Upon being advised of the new payment schedule, MWB's finance director rejected the variation. MWB changed the locks to the premises and brought a claim against Rock for the arrears. MWB argued that the variation was invalid as a result of the NOM provision in the licence. Rock counterclaimed for wrongful exclusion arguing that the licence had been varied.

The Supreme Court ruled that the oral variation was invalid, overruling the Court of Appeal and agreeing with the first instance decision of the Central London County Court.

Lord Sumption stated that: "In my opinion the law should and does give effect to a contractual provision requiring specified formalities to be observed for a variation."

Autonomy v certainty

The case raises interesting questions about the balance between party autonomy and contractual certainty. Does party autonomy make it possible to enter into a contract that prevents parties from varying the contract in the future? If the answer to that question is "yes", does that very prevention not itself infringe upon the autonomy of the parties to do whatever they may agree in the future?

Lord Sumption's view was that almost all contracts restrict the autonomy of the parties in that contracts bind parties to some course of action. In considering the autonomy of the parties, Lord Sumption sought to look to the terms as agreed in the contract, stating that: "The real offence against party autonomy is the suggestion that they cannot bind themselves as to the form of any variation, even if that is what they have agreed." Lord Sumption went on to state that: "Party autonomy operates up to the point when the contract is made, but thereafter only to the extent that the contract allows."

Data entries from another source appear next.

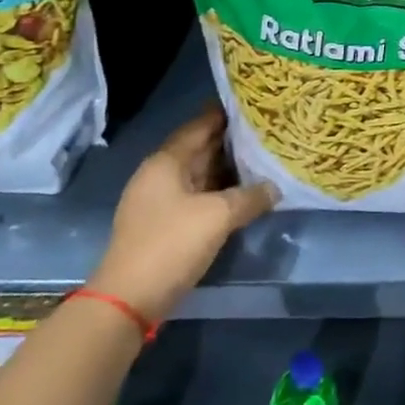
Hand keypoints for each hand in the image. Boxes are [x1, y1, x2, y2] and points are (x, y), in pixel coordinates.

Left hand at [89, 105, 276, 319]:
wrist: (128, 301)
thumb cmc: (171, 244)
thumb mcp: (218, 216)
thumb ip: (250, 196)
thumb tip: (275, 188)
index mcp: (166, 162)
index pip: (200, 126)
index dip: (226, 114)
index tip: (256, 103)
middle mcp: (161, 175)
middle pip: (201, 148)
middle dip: (232, 140)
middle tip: (268, 130)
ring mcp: (161, 201)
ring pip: (202, 174)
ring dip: (229, 168)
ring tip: (265, 157)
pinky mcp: (166, 225)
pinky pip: (200, 197)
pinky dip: (222, 192)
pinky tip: (246, 193)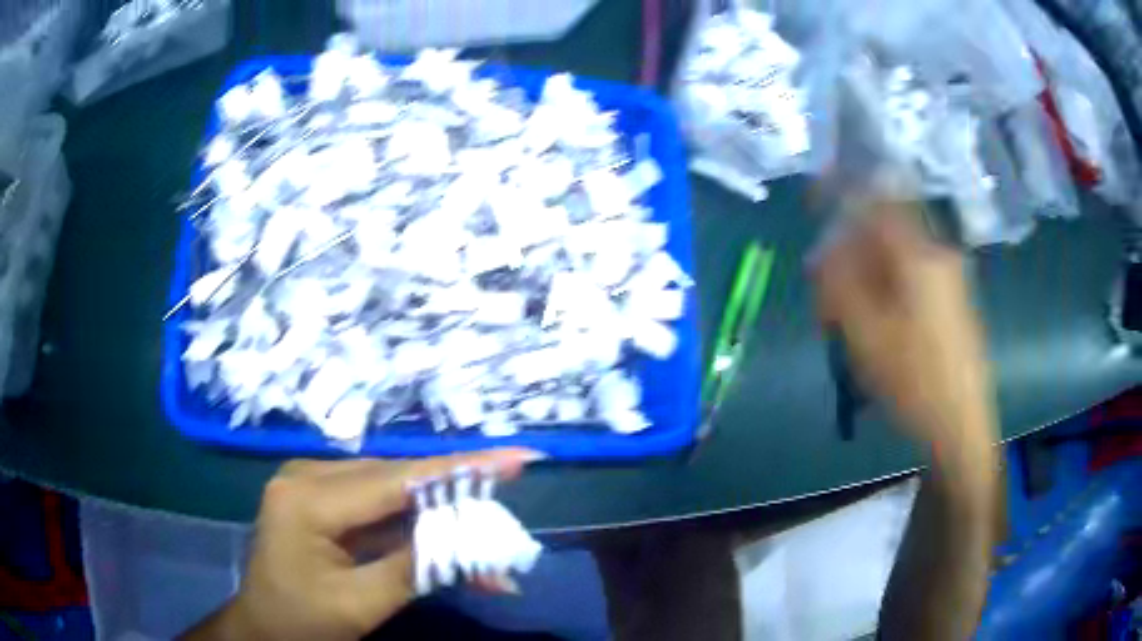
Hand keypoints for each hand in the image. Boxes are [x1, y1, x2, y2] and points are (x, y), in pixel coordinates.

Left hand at [184, 448, 542, 640]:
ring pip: (393, 491)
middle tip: (505, 523)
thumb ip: (414, 566)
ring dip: (438, 519)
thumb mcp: (360, 604)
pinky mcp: (322, 497)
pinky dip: (415, 527)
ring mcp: (313, 482)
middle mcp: (308, 474)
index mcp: (307, 499)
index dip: (461, 469)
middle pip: (398, 481)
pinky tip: (445, 545)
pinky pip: (378, 503)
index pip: (397, 480)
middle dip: (455, 503)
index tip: (516, 458)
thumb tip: (472, 538)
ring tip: (483, 550)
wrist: (262, 627)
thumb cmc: (301, 622)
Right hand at [812, 202, 997, 467]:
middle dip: (851, 249)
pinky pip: (913, 276)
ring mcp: (950, 277)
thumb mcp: (865, 334)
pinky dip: (888, 288)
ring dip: (868, 273)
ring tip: (847, 316)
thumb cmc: (914, 379)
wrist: (961, 425)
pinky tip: (877, 324)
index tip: (815, 201)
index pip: (875, 201)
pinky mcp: (954, 300)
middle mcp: (939, 254)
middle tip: (829, 286)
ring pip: (898, 257)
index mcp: (920, 254)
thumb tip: (824, 250)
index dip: (841, 192)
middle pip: (886, 231)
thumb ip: (839, 282)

While reaching the same conclusion as Lord Sumption as to the invalidity of the variation, Lord Briggs had a different view on the question of party autonomy. As far as Lord Briggs was concerned, if the parties have a specific intention to do so, it is open to them to orally vary a NOM clause. However, if they forget about the NOM clause, or do not consider it at all, no oral variation to the agreement can take place. Lord Briggs' approach distinguishes variation of the underlying NOM clause from variations to other terms of the contract, with the latter category being restricted by the terms of the NOM clause itself. Lord Briggs was of the view that this more narrow approach "...fully reflects the autonomy of parties to bind themselves as to their future conduct, while preserving their autonomy to agree to release themselves from that inhibition."

Impact

The potential impact of the decision is very significant. As Lord Sumption noted in the opening paragraph of the judgment, the case raises "truly fundamental issues in the law of contract". Amongst those likely to be affected by the decision are parties operating in the construction sector as variations to contracts are regular occurrences on construction projects.

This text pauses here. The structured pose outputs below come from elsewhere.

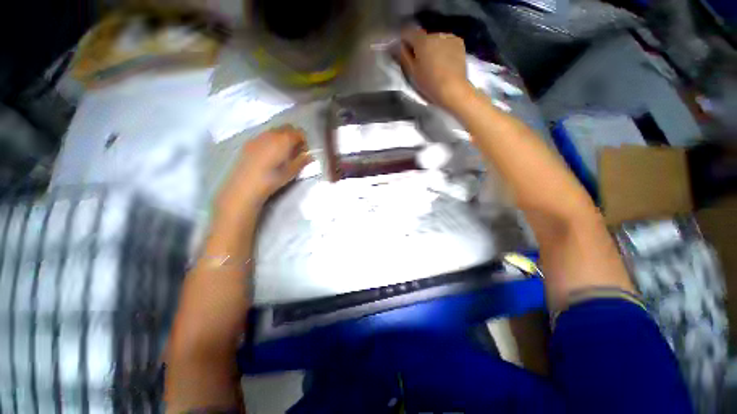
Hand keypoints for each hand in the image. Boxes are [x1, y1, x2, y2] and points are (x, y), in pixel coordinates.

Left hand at [216, 125, 311, 217]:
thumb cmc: (272, 179)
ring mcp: (258, 137)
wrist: (245, 185)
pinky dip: (270, 140)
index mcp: (284, 140)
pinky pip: (264, 136)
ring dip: (281, 138)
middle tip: (295, 150)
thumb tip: (310, 156)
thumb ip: (302, 161)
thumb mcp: (291, 172)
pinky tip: (269, 154)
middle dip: (293, 136)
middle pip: (286, 128)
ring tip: (282, 152)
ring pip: (274, 131)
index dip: (304, 140)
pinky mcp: (249, 142)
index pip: (299, 132)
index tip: (305, 150)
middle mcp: (271, 134)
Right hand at [394, 27, 470, 110]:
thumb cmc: (429, 83)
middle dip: (419, 46)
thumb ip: (403, 56)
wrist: (453, 89)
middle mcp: (435, 34)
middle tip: (419, 62)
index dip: (403, 40)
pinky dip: (443, 49)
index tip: (402, 51)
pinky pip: (446, 43)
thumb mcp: (412, 72)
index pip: (407, 32)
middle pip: (422, 37)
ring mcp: (449, 37)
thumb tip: (397, 45)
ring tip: (433, 63)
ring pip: (435, 40)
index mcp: (422, 40)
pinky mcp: (459, 43)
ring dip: (431, 47)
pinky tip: (444, 61)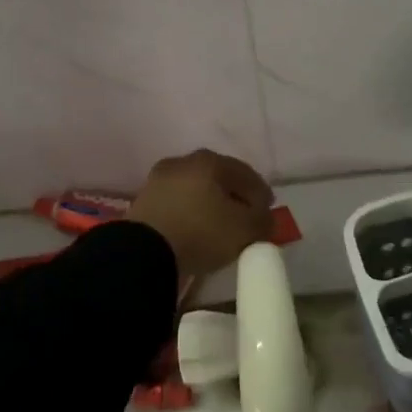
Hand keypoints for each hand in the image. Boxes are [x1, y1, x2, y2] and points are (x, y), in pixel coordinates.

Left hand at [125, 149, 274, 284]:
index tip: (268, 210)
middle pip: (218, 177)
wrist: (144, 251)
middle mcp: (183, 162)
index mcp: (210, 160)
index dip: (260, 192)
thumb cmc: (202, 231)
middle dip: (234, 195)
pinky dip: (190, 213)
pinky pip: (177, 204)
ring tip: (219, 225)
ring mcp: (159, 180)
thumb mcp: (245, 229)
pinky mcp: (143, 201)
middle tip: (245, 215)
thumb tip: (265, 217)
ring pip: (195, 190)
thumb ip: (263, 220)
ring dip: (209, 204)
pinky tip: (195, 229)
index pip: (244, 172)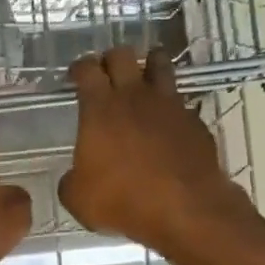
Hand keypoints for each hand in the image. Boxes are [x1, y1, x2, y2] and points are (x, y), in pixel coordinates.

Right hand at [58, 45, 255, 254]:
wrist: (184, 208)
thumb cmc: (122, 200)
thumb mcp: (78, 199)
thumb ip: (71, 181)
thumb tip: (74, 177)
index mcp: (100, 110)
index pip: (87, 70)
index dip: (79, 69)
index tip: (75, 76)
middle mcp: (135, 97)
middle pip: (122, 55)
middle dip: (110, 60)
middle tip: (105, 74)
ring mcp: (169, 105)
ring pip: (159, 63)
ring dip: (148, 65)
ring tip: (142, 78)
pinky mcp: (194, 121)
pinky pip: (180, 101)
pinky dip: (170, 105)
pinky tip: (166, 121)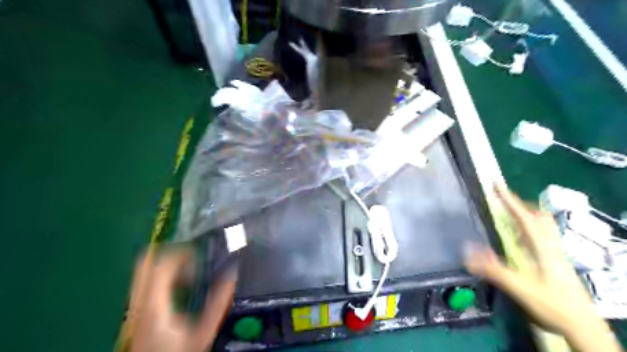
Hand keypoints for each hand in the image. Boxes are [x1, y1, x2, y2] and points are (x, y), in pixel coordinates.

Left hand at [125, 247, 237, 351]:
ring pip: (145, 271)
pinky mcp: (138, 311)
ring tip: (191, 273)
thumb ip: (218, 304)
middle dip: (171, 253)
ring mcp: (136, 306)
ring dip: (168, 265)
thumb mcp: (202, 333)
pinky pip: (147, 281)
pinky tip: (181, 287)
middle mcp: (140, 301)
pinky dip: (164, 276)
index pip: (162, 264)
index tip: (200, 254)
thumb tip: (232, 275)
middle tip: (193, 256)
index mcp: (155, 304)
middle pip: (146, 262)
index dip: (181, 253)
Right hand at [465, 185, 621, 351]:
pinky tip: (520, 238)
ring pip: (543, 226)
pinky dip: (529, 228)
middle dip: (519, 205)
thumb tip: (467, 251)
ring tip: (509, 214)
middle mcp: (550, 246)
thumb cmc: (552, 305)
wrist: (583, 326)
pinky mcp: (556, 261)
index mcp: (542, 248)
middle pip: (539, 217)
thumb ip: (493, 269)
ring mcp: (555, 253)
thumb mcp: (520, 288)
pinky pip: (542, 236)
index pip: (525, 217)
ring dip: (526, 215)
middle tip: (501, 201)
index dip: (510, 200)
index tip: (497, 185)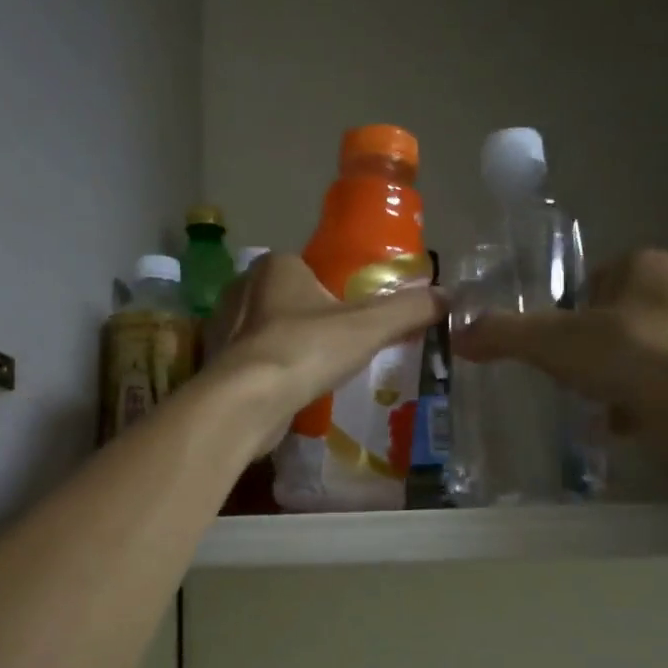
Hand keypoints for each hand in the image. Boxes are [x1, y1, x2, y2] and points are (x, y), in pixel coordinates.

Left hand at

The judgment is a reminder that parties must comply with the terms of the written contract. In order to comply, it is crucial that those most closely involved with a project are aware of its terms, or the need to check them. Parties must be mindful of the increasingly strict approach of the courts to contractual interpretation. As Lord Sumption pointed out, "if the parties agree that the written contract is to be the entire contract, it is no business of the courts to tell them that they do not mean what they have said."

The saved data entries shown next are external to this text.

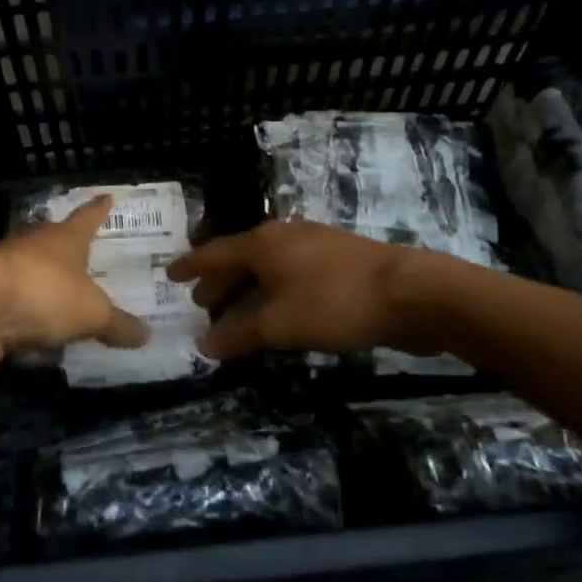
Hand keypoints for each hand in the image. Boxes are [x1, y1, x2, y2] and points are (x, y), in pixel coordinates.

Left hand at [0, 195, 149, 368]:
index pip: (87, 217)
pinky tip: (31, 329)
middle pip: (53, 239)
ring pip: (29, 269)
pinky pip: (13, 302)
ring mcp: (4, 268)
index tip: (106, 197)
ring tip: (59, 293)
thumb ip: (117, 324)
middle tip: (82, 252)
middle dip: (66, 245)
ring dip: (41, 279)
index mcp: (64, 239)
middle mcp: (34, 245)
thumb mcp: (91, 313)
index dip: (98, 210)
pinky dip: (23, 312)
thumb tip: (147, 335)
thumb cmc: (43, 293)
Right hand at [166, 221, 410, 360]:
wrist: (411, 292)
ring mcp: (313, 246)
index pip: (214, 253)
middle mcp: (283, 237)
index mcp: (262, 243)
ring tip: (234, 313)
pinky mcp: (337, 261)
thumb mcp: (280, 323)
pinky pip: (289, 275)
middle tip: (199, 304)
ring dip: (246, 290)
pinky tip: (277, 312)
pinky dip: (272, 293)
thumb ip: (238, 333)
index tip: (170, 275)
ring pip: (266, 267)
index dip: (191, 267)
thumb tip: (203, 344)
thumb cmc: (336, 302)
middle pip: (239, 258)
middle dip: (218, 282)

It is important to note that the Supreme Court acknowledged that, where the necessary circumstances arise, a party may still rely on estoppel as a safeguard against injustice. However, Lord Sumption cautioned that "the scope of estoppel cannot be so broad as to destroy the whole advantage of certainty for which the parties stipulated when they agreed upon terms...". While a failure to comply with the specified formalities for a variation under the contract is not necessarily fatal, estoppel only arises in limited circumstances, can be difficult to prove and the parties should not put themselves in a position where they have to rely on estoppel to save the day. The importance of understanding and following the terms of the contract cannot be overstated.

Conclusion

The Supreme Court's ruling is the latest example of a trend that has seen the courts take an increasingly strict approach to contractual interpretation.

While documenting agreed variations in writing has always been best practice so as to overcome any evidential issues in showing what has been agreed, Rock v MWB makes compliance with the variation requirements of the contract mandatory in order to ensure that the variation is valid.

Remember: when varying a contract that contains a NOM clause, put it in writing.

The content of this article is intended to provide a general guide to the subject matter. Specialist advice should be sought about your specific circumstances.